After he started night shift, I began to miss connecting to him. He says he's tired, dehydrated, has a stomachache, headache, or something, and he is always stressed about not being able to do the things he wants. He has always been a gym rat and he has lost a lot of motivation, relinquishing his life to playing video games and watching TV all night long. I have on a couple occasions been able to break into his thick barriers and he has admitted feeling frustrated and depressed to me.

I feel constantly angry, so angry that I want to break things and cry and I feel that the whole world would explode if I could let out my anger. My boyfriend and I not only argue every day, but we argue heatedly, and I raise my voice because I feel so desperate. I feel that he will not listen, and is always defending himself, when all I want is for him to look at the situation and realize he is not here for me. He is not making an ounce of effort in my direction, and honestly I feel used, abused, alone and angry. I do not want to leave him, I want to get him back, but I don't know how.

I CAN SEE HOW exhausted and tired you must be from all the conflict and inability to connect. It must be sad to think about the relationship you one had and what it deteriorated into. It's like your relationship died, or even like your partner died.

I think one difficult question you have to ask yourself is whether the relationship has fallen apart because of the change in work, or whether that just triggered something that was lying underneath. The healthiest relationships that I've seen started smoothly and with romance, but both partners were still able to maintain their independence. They continued to keep their friends and their personal interests, rather than getting too wrapped up in the other person. The relationships that start off really intense--like yours--can often falter later on, because one or both of the partners never learned how to be themselves within the relationship. Instead, they become a reflection of who they are, what their partner expects, and what others expect. Without a connection to themselves, they start to feel depressed and resentful, and often turn that resentment on their partner.

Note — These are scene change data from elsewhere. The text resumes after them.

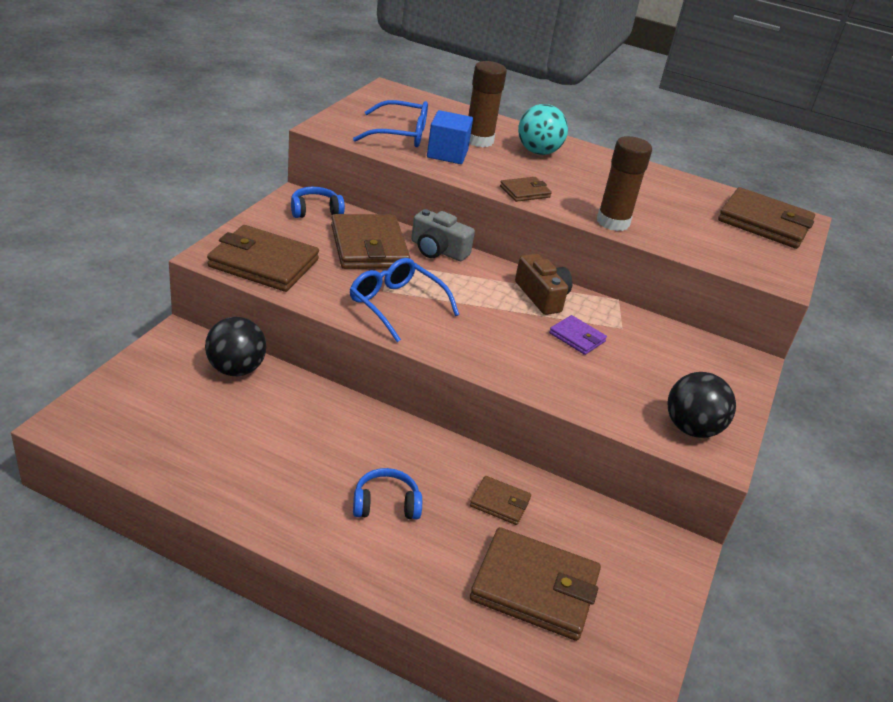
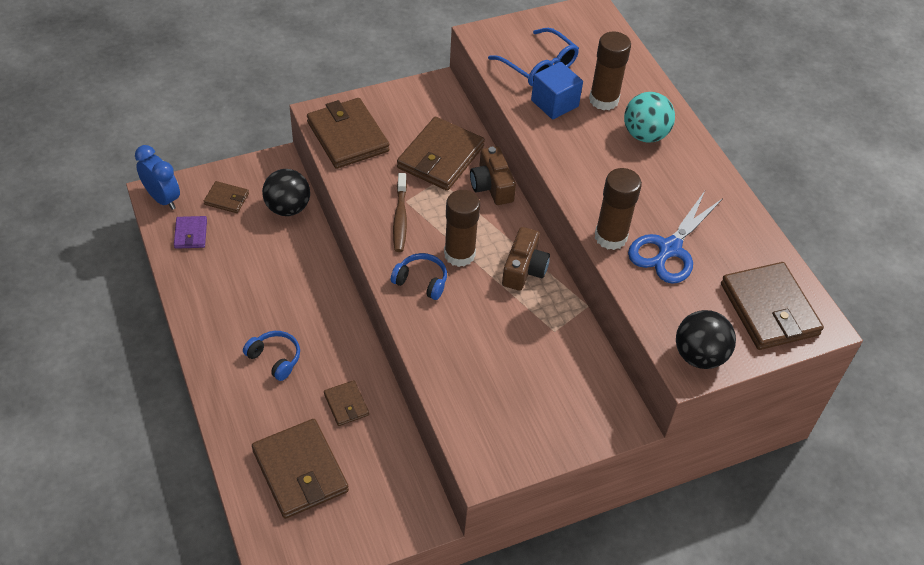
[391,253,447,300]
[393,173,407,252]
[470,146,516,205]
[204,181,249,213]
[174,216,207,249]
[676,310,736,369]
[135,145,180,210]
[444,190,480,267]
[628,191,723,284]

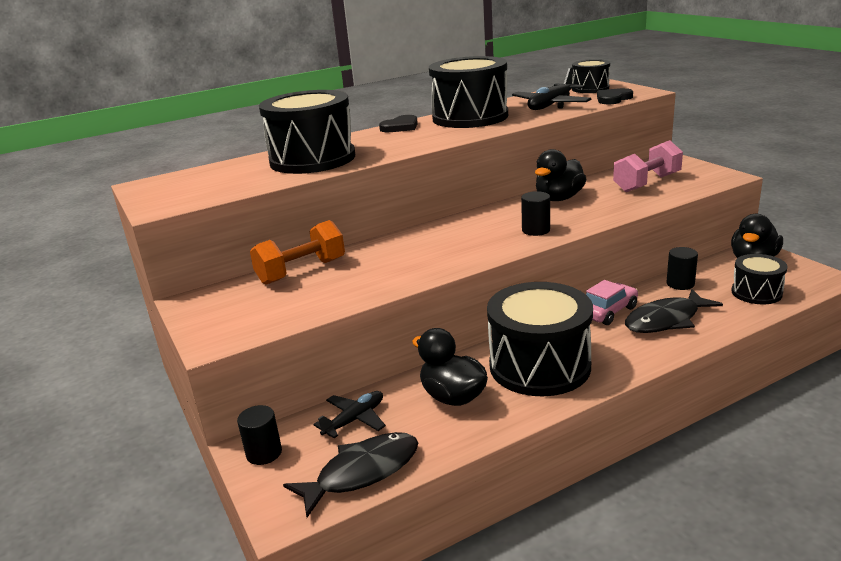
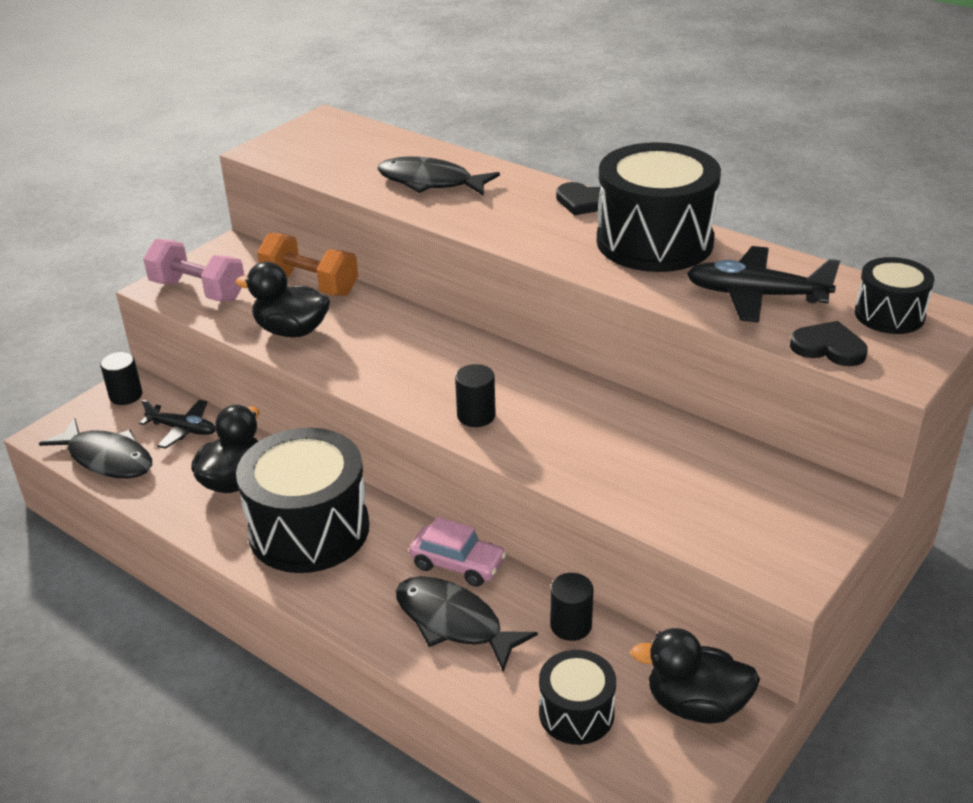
[377,156,500,196]
[235,262,330,337]
[143,239,244,301]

I'm not saying that's the case for you, since I'm not privy to all the details of your relationship. But if it rings true, maybe it's worth thinking about and having a conversation about. If it fits, there's no easy answer, but I'd suggest that both of you rise above the bickering and take time to study yourselves, what you're feeling and why, and learn how to communicate that to your partner in a way that doesn't turn them off or make them defensive. Communication is really an art that requires attention to words, attention to tone, and attention to timing. Just saying how you feel let down is not going to cut it. You have time find the right way to package that, especially given where you guys are, where there's so much bitterness and frustration that's being tapped whenever something goes wrong.

Every relationship is a learning experience even if it doesn't work out.